Dr. Yates has received numerous honors, including the ASMS Research Award, Pehr Edman Award, Biemann Medal, HUPO Distinguished Achievement Award, Herbert Sober Award, Christian Anfinsen Award, ACS Award in Analytical Chemistry, Ralph N. Adams Award, Thomson Medal, John B. Fenn Distinguished Contribution Award, HUPO Discovery Award, and the 2024 Pittsburgh Society Award in Analytical Chemistry. He served as an Associate Editor of Analytical Chemistry for 15 years and is currently Editor-in-Chief of the Journal of Proteome Research.

The Work 

John Yates, Ruedi Aebersold, and Matthias Mann collectively established the foundations of modern proteomics -the large-scale study of proteins- by solving three interdependent problems: how proteins can be measured at scale, how those measurements can be made quantitative and reliable, and how complex protein data can be interpreted biologically.  

Yates pioneered shotgun proteomics through the development of the computational methods that interpret tandem mass spectra to identify proteins enabling large-scale, unbiased identification of proteins from complex mixtures, fundamentally transforming biological research.  

Aebersold transformed protein analysis by moving the field from 2D gel electrophoresis to quantitative proteome analysis and later to targeted approaches and to the measurement of the functional state of the proteome, establishing proteomics as a rigorous, systems-level and quantitative science.  

Mann transformed the field through innovations spanning mass spectrometry methods, computational analysis, and biological application. His development of MaxQuant, one of the most widely used computational platforms in proteomics, set new standards for protein identification and quantification. His laboratory pioneered methods that enabled the accurate measurement of over ten thousand proteins and their modifications in single experiments, and extended mass spectrometry-based proteomics into clinical diagnostics through plasma proteomics and into spatial biology through Deep Visual Proteomics.

The Impact 

By making it possible to comprehensively study the molecules and their functionally relevant properties that carry out key cellular functions and serve as targets for many drugs, Yates, Aebersold and Mann made contributions to protein analysis that reshaped biomedical research and medicine. 

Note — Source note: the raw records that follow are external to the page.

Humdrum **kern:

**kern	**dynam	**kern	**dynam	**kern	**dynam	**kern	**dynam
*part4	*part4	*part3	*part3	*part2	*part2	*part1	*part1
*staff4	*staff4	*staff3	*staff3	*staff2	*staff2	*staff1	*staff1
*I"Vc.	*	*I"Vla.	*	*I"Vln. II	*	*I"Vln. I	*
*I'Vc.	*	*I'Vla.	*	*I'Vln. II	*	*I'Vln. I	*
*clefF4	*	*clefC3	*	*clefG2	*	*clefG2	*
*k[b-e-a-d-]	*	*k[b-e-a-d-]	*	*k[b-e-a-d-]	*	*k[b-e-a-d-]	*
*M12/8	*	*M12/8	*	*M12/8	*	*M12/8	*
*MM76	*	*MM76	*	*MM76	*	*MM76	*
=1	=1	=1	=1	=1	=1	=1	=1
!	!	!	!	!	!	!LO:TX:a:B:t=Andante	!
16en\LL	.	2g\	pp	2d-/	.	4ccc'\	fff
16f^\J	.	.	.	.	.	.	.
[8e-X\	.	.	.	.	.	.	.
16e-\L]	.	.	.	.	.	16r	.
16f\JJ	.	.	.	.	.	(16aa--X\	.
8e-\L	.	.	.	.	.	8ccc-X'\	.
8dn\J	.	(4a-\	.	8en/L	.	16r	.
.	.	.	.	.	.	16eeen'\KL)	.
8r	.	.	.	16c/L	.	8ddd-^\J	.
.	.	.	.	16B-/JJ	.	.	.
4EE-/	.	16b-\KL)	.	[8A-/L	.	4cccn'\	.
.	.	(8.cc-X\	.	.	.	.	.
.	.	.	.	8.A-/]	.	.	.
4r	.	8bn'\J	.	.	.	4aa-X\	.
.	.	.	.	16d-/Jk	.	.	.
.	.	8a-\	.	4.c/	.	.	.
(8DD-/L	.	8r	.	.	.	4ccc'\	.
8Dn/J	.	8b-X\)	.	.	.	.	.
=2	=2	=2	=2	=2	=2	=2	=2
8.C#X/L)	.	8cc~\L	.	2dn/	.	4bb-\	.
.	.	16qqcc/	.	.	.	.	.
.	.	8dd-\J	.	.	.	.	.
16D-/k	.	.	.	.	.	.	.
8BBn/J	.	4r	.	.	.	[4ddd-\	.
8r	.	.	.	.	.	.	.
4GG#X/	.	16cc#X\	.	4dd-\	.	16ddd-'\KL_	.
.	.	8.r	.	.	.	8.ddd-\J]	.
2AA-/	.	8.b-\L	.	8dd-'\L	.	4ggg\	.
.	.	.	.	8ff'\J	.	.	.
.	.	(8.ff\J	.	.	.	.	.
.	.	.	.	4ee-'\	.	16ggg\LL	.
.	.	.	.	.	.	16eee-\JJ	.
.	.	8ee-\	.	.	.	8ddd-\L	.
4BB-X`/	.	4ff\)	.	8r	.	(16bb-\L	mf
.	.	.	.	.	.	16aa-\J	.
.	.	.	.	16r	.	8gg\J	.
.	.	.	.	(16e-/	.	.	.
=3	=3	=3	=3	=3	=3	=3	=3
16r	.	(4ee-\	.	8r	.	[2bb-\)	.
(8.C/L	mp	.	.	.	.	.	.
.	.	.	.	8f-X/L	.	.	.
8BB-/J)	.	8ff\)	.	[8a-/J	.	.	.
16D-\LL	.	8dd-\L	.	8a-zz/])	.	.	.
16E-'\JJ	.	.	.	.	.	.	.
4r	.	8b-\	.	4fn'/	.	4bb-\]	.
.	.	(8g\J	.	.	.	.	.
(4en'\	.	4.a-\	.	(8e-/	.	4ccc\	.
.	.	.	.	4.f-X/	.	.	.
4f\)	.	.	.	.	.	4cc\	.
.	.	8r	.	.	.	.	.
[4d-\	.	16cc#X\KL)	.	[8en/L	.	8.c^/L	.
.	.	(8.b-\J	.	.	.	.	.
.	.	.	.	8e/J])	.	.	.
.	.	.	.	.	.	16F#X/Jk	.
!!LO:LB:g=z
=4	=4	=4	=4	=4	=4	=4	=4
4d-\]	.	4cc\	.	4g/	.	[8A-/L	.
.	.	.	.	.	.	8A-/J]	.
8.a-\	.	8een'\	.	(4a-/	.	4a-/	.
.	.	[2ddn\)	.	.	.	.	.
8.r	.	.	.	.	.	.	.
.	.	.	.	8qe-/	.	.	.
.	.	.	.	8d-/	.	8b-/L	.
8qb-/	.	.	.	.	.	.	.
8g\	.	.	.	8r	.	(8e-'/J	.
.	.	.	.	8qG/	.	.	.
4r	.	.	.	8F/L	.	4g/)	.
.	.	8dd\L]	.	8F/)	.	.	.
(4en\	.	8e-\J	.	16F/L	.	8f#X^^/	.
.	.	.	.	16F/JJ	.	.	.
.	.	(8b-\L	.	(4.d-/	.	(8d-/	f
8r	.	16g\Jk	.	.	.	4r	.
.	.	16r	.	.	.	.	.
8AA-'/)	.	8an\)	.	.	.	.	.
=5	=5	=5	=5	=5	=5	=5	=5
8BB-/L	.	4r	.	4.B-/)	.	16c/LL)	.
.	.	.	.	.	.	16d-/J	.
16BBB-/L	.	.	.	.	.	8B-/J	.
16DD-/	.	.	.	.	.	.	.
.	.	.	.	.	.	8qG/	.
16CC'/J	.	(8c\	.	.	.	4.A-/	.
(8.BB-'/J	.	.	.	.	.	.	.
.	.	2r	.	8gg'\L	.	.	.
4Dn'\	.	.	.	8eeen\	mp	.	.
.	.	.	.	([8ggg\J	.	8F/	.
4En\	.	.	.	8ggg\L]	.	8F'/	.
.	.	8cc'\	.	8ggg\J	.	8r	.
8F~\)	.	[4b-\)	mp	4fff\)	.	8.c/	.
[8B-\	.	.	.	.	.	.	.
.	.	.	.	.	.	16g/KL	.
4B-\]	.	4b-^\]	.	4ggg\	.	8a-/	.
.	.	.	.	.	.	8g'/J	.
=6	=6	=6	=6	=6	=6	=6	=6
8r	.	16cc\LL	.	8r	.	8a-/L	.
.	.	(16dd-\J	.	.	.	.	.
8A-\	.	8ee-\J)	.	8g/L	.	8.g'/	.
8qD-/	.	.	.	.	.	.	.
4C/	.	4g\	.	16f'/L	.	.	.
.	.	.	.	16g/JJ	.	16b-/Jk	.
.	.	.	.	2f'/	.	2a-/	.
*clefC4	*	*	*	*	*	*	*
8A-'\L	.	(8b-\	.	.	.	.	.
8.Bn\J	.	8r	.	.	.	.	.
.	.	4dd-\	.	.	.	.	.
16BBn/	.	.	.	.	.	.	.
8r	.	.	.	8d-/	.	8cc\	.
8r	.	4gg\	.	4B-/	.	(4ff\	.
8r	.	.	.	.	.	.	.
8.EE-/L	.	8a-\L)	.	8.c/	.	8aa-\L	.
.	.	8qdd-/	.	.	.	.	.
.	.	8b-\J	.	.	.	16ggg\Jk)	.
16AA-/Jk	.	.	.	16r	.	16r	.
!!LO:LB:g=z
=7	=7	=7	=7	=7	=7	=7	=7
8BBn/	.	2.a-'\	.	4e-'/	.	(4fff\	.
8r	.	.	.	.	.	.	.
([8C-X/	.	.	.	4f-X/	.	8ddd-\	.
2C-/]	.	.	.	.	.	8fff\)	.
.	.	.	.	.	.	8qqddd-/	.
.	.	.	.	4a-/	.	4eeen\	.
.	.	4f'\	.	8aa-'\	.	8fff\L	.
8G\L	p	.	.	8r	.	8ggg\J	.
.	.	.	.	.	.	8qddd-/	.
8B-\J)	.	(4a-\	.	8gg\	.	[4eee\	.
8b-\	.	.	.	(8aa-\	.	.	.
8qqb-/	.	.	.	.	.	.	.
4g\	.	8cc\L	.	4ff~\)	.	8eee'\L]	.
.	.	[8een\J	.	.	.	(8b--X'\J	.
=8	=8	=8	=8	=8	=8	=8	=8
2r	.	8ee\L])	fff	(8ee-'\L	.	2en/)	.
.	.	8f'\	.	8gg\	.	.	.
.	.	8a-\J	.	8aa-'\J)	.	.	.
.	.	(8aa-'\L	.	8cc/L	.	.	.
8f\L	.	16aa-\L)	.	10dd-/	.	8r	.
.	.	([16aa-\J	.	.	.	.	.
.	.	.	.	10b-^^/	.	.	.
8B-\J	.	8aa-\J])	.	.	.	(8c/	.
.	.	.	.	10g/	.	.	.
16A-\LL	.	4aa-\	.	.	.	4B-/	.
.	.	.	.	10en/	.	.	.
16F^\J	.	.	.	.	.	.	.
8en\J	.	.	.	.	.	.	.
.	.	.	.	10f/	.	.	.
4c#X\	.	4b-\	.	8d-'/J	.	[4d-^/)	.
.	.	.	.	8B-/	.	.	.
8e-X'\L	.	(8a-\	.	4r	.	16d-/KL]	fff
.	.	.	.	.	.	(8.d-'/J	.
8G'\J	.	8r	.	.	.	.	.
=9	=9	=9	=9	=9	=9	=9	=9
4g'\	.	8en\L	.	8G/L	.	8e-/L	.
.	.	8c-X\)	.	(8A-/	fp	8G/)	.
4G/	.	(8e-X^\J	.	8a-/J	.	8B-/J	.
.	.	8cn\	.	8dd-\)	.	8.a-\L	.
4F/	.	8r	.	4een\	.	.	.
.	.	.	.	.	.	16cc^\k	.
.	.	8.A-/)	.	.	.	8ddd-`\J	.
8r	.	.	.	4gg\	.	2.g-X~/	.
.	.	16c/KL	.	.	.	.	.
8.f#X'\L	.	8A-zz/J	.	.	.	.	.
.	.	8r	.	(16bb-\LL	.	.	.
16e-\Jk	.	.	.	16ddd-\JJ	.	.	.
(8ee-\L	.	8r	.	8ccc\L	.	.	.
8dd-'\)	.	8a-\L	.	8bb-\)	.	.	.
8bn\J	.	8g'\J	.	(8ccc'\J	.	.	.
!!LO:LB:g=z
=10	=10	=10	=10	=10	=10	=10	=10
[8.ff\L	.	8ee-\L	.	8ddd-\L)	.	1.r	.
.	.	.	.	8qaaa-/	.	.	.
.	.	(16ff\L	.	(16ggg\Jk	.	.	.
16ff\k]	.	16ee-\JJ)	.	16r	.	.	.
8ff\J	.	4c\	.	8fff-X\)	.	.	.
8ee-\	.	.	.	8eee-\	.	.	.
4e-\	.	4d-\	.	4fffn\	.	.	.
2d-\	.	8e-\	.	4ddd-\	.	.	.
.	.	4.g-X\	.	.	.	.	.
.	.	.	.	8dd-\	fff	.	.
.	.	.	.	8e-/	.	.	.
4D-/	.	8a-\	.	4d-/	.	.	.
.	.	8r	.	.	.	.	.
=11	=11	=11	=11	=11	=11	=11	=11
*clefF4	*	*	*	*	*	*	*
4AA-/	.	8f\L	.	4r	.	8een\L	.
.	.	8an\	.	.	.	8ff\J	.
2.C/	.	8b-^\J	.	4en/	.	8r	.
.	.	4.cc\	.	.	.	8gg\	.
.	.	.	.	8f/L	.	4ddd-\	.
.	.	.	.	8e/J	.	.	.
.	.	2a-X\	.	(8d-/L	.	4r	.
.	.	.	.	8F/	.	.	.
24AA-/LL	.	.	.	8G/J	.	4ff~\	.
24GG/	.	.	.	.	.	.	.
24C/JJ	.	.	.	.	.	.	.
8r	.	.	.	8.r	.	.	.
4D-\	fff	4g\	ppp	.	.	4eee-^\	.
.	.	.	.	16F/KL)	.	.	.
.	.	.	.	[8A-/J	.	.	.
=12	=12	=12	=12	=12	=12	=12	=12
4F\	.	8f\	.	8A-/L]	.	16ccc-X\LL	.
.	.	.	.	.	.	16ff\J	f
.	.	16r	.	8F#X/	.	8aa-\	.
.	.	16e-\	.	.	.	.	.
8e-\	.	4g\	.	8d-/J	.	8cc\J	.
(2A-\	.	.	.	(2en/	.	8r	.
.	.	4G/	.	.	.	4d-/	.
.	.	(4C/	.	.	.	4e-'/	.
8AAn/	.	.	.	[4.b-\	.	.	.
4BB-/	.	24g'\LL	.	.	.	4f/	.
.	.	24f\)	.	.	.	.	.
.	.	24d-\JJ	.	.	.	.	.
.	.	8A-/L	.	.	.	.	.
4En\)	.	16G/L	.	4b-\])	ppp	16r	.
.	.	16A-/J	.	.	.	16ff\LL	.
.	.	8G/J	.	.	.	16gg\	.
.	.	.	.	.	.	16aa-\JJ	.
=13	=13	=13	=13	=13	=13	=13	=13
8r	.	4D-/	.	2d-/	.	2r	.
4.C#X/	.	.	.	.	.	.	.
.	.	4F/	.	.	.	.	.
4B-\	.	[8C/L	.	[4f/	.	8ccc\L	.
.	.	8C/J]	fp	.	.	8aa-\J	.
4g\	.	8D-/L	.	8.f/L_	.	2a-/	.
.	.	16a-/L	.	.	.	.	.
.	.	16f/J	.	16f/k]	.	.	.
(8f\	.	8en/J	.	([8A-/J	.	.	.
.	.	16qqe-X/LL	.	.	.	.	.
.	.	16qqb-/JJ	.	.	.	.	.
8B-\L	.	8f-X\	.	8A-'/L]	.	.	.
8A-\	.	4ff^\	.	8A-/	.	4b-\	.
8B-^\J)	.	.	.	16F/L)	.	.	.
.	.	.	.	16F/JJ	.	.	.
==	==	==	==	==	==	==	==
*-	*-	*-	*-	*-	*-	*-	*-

Proteomics is now central to understanding disease mechanisms, enabling advances in cancer research, neurodegenerative disease, immunology, infectious disease, and precision medicine. Their collective work has opened new avenues of understanding the biological processes of proteins in the cell and their disruption in disease, enabling drug discovery, and strengthening the pathway for translation of basic research into clinical benefit.